> ARBEITSAUFTRAG
Ersetze in allen Datensätzen „setscrew“ durch „cap screw“ und gib die Zeilen sonst unverändert wieder. Lass die Bilder in der Antwort weg.

> AUSGELESENE DATENSÄTZE
◇ ◇ ◇

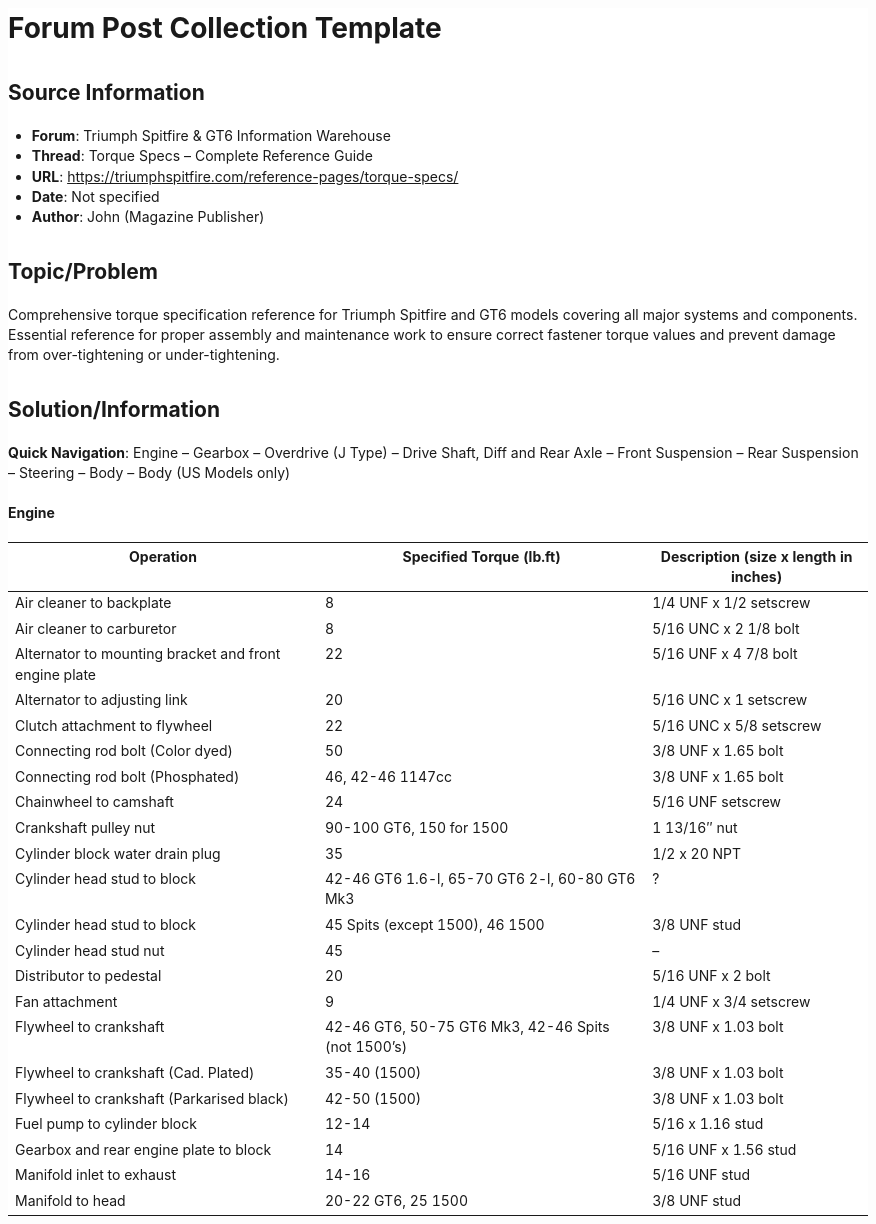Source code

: # Forum Post Collection Template

## Source Information
- **Forum**: Triumph Spitfire & GT6 Information Warehouse
- **Thread**: Torque Specs – Complete Reference Guide
- **URL**: https://triumphspitfire.com/reference-pages/torque-specs/
- **Date**: Not specified
- **Author**: John (Magazine Publisher)

## Topic/Problem
Comprehensive torque specification reference for Triumph Spitfire and GT6 models covering all major systems and components. Essential reference for proper assembly and maintenance work to ensure correct fastener torque values and prevent damage from over-tightening or under-tightening.

## Solution/Information

**Quick Navigation**: Engine – Gearbox – Overdrive (J Type) – Drive Shaft, Diff and Rear Axle – Front Suspension – Rear Suspension – Steering – Body – Body (US Models only)

#### **Engine**

| Operation | Specified Torque (lb.ft) | Description (size x length in inches) |
| --- | --- | --- |
| Air cleaner to backplate | 8 | 1/4 UNF x 1/2 setscrew |
| Air cleaner to carburetor | 8 | 5/16 UNC x 2 1/8 bolt |
| Alternator to mounting bracket and front engine plate | 22 | 5/16 UNF x 4 7/8 bolt |
| Alternator to adjusting link | 20 | 5/16 UNC x 1 setscrew |
| Clutch attachment to flywheel | 22 | 5/16 UNC x 5/8 setscrew |
| Connecting rod bolt (Color dyed) | 50 | 3/8 UNF x 1.65 bolt |
| Connecting rod bolt (Phosphated) | 46, 42-46 1147cc | 3/8 UNF x 1.65 bolt |
| Chainwheel to camshaft | 24 | 5/16 UNF setscrew |
| Crankshaft pulley nut | 90-100 GT6, 150 for 1500 | 1 13/16″ nut |
| Cylinder block water drain plug | 35 | 1/2 x 20 NPT |
| Cylinder head stud to block | 42-46 GT6 1.6-l, 65-70 GT6 2-l, 60-80 GT6 Mk3 | ? |
| Cylinder head stud to block | 45 Spits (except 1500), 46 1500 | 3/8 UNF stud |
| Cylinder head stud nut | 45 | – |
| Distributor to pedestal | 20 | 5/16 UNF x 2 bolt |
| Fan attachment | 9 | 1/4 UNF x 3/4 setscrew |
| Flywheel to crankshaft | 42-46 GT6, 50-75 GT6 Mk3, 42-46 Spits (not 1500’s) | 3/8 UNF x 1.03 bolt |
| Flywheel to crankshaft (Cad. Plated) | 35-40 (1500) | 3/8 UNF x 1.03 bolt |
| Flywheel to crankshaft (Parkarised black) | 42-50 (1500) | 3/8 UNF x 1.03 bolt |
| Fuel pump to cylinder block | 12-14 | 5/16 x 1.16 stud |
| Gearbox and rear engine plate to block | 14 | 5/16 UNF x 1.56 stud |
| Manifold inlet to exhaust | 14-16 | 5/16 UNF stud |
| Manifold to head | 20-22 GT6, 25 1500 | 3/8 UNF stud |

◇ ◇ ◇

> LÖSUNG
Source code

: # Forum Post Collection Template

## Source Information
- **Forum**: Triumph Spitfire & GT6 Information Warehouse
- **Thread**: Torque Specs – Complete Reference Guide
- **URL**: https://triumphspitfire.com/reference-pages/torque-specs/
- **Date**: Not specified
- **Author**: John (Magazine Publisher)

## Topic/Problem
Comprehensive torque specification reference for Triumph Spitfire and GT6 models covering all major systems and components. Essential reference for proper assembly and maintenance work to ensure correct fastener torque values and prevent damage from over-tightening or under-tightening.

## Solution/Information

**Quick Navigation**: Engine – Gearbox – Overdrive (J Type) – Drive Shaft, Diff and Rear Axle – Front Suspension – Rear Suspension – Steering – Body – Body (US Models only)

#### **Engine**

| Operation | Specified Torque (lb.ft) | Description (size x length in inches) |
| --- | --- | --- |
| Air cleaner to backplate | 8 | 1/4 UNF x 1/2 cap screw |
| Air cleaner to carburetor | 8 | 5/16 UNC x 2 1/8 bolt |
| Alternator to mounting bracket and front engine plate | 22 | 5/16 UNF x 4 7/8 bolt |
| Alternator to adjusting link | 20 | 5/16 UNC x 1 cap screw |
| Clutch attachment to flywheel | 22 | 5/16 UNC x 5/8 cap screw |
| Connecting rod bolt (Color dyed) | 50 | 3/8 UNF x 1.65 bolt |
| Connecting rod bolt (Phosphated) | 46, 42-46 1147cc | 3/8 UNF x 1.65 bolt |
| Chainwheel to camshaft | 24 | 5/16 UNF cap screw |
| Crankshaft pulley nut | 90-100 GT6, 150 for 1500 | 1 13/16″ nut |
| Cylinder block water drain plug | 35 | 1/2 x 20 NPT |
| Cylinder head stud to block | 42-46 GT6 1.6-l, 65-70 GT6 2-l, 60-80 GT6 Mk3 | ? |
| Cylinder head stud to block | 45 Spits (except 1500), 46 1500 | 3/8 UNF stud |
| Cylinder head stud nut | 45 | – |
| Distributor to pedestal | 20 | 5/16 UNF x 2 bolt |
| Fan attachment | 9 | 1/4 UNF x 3/4 cap screw |
| Flywheel to crankshaft | 42-46 GT6, 50-75 GT6 Mk3, 42-46 Spits (not 1500’s) | 3/8 UNF x 1.03 bolt |
| Flywheel to crankshaft (Cad. Plated) | 35-40 (1500) | 3/8 UNF x 1.03 bolt |
| Flywheel to crankshaft (Parkarised black) | 42-50 (1500) | 3/8 UNF x 1.03 bolt |
| Fuel pump to cylinder block | 12-14 | 5/16 x 1.16 stud |
| Gearbox and rear engine plate to block | 14 | 5/16 UNF x 1.56 stud |
| Manifold inlet to exhaust | 14-16 | 5/16 UNF stud |
| Manifold to head | 20-22 GT6, 25 1500 | 3/8 UNF stud |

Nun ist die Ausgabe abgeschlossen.